Bütün haber ajanslarının her türlü bilgiyi değerlendirerek konuyu araştırmasına ve kamuoyuna bilgi verme yarışına girmesine rağmen CİHAN HABER AJANSI GÜN BOYUNCA TEK KELİME HABER YAPMAMIŞTIR! Niçin? Yazıcıoğlu ile ilgili olayın başından itibaren paralel örgütün bir planı var ondan.
Olay esnasında Bingöl Emniyet Müdürü olan Muharrem Durmaz'ın Ankara savcılarından birine verdiği bilgi notunda "Yazıcıoğlu cinayetiyle ilgili bazı emniyet istihbarat şube Müdürlerini orhan Özdemir aleyhine ifade vermeye ikna edildiklerini ve konu gündeme gelince plan kusursuz işleyecektir" Sözleri neyi anlatmaktadır? Bu kişiler arasındaki bağlantılar derinlemesine incelendiği takdirde merhum Muhsin Yazıcıoğlu’nun katilleri ve arka plandakileri tespit edilecektir. Ancak KPSS soru hırsızlarını gizleyen Savcı anlayışı bu cinayeti soruşturduğu müddetçe olayın örtbas edilmesi kaçınılmazdır.
Sultanahmet bombacısının geçişini kolaylaştıranlar kimler? Eylemin sebep ve sonucu nedir?

### Çıkarılan Kayıtlar
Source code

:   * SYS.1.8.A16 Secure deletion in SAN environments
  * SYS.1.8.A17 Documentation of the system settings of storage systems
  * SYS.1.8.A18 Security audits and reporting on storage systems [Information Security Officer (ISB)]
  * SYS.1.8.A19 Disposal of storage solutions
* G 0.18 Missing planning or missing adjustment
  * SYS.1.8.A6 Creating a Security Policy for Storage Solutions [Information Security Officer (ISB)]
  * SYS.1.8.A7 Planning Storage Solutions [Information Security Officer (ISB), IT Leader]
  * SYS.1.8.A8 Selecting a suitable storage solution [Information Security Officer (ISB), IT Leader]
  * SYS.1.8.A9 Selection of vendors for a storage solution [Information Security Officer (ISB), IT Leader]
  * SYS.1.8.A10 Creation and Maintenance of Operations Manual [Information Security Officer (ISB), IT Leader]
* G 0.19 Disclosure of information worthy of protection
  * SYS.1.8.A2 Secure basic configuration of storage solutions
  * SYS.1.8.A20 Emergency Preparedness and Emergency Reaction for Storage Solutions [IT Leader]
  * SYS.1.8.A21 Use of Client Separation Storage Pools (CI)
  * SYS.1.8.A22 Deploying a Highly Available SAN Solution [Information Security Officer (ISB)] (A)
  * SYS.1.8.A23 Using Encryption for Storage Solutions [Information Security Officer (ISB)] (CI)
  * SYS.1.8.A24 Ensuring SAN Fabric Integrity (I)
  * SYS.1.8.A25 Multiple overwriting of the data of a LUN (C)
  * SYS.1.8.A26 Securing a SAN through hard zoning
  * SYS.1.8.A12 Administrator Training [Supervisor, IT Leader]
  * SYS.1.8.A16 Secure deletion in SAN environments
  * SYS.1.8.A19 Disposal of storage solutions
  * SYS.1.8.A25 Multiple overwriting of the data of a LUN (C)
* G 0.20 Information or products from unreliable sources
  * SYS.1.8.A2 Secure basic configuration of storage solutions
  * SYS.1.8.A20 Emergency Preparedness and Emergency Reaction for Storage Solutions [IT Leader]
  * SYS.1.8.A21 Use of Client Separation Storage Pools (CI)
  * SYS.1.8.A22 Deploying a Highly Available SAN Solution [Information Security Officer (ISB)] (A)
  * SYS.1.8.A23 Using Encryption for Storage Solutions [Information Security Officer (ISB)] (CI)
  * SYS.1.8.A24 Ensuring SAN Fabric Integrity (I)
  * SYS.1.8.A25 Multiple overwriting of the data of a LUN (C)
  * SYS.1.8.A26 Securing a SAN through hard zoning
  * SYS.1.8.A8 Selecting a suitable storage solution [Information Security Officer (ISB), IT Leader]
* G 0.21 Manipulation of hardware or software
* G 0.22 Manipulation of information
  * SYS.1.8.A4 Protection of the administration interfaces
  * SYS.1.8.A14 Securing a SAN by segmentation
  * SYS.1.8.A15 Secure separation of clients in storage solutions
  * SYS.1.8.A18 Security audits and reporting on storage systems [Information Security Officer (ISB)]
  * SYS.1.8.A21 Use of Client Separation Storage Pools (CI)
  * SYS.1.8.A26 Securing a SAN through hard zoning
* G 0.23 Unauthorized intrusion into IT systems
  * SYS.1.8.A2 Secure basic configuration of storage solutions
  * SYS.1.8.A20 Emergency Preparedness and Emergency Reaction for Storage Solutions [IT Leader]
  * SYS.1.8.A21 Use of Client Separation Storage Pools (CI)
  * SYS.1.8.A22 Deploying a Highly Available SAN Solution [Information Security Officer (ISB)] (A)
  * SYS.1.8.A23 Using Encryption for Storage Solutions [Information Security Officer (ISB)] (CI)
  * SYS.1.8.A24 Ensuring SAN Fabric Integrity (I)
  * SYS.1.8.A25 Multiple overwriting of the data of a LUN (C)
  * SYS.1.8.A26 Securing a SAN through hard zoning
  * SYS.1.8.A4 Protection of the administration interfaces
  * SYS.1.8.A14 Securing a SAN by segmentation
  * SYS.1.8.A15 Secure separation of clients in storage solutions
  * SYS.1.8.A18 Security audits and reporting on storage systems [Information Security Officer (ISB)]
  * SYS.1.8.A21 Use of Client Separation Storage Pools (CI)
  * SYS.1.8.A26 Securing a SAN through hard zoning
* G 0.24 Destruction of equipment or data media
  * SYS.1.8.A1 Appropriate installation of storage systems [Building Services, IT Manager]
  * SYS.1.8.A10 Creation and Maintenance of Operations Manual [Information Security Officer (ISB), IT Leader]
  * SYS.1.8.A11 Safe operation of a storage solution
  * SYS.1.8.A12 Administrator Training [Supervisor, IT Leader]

### Çalışma Görevi
Aşağıdaki ifadelerin sayfa alıntısıyla uyuşup uyuşmadığını belirtin. Her biri için "evet" ya da "hayır" yazın ve karara esas olan sözleri alıntıdan aynen aktarın.
(a) Cihan Haber Ajansı gün boyunca konuyla ilgili hiç haber yapmamıştır.
(b) Muharrem Durmaz, olay sırasında Bingöl Emniyet Müdürüydü.
(c) Bilgi notu, Ankara'daki bir hâkime verilmiştir.
Kayıtlar, sayfa alıntısından bağımsız, ayrı bir malzemedir.

### Cevap Alanı
(a) Evet: "CİHAN HABER AJANSI GÜN BOYUNCA TEK KELİME HABER YAPMAMIŞTIR!"
(b) Evet: "Olay esnasında Bingöl Emniyet Müdürü olan Muharrem Durmaz'ın"
(c) Hayır: "Ankara savcılarından birine verdiği bilgi notunda"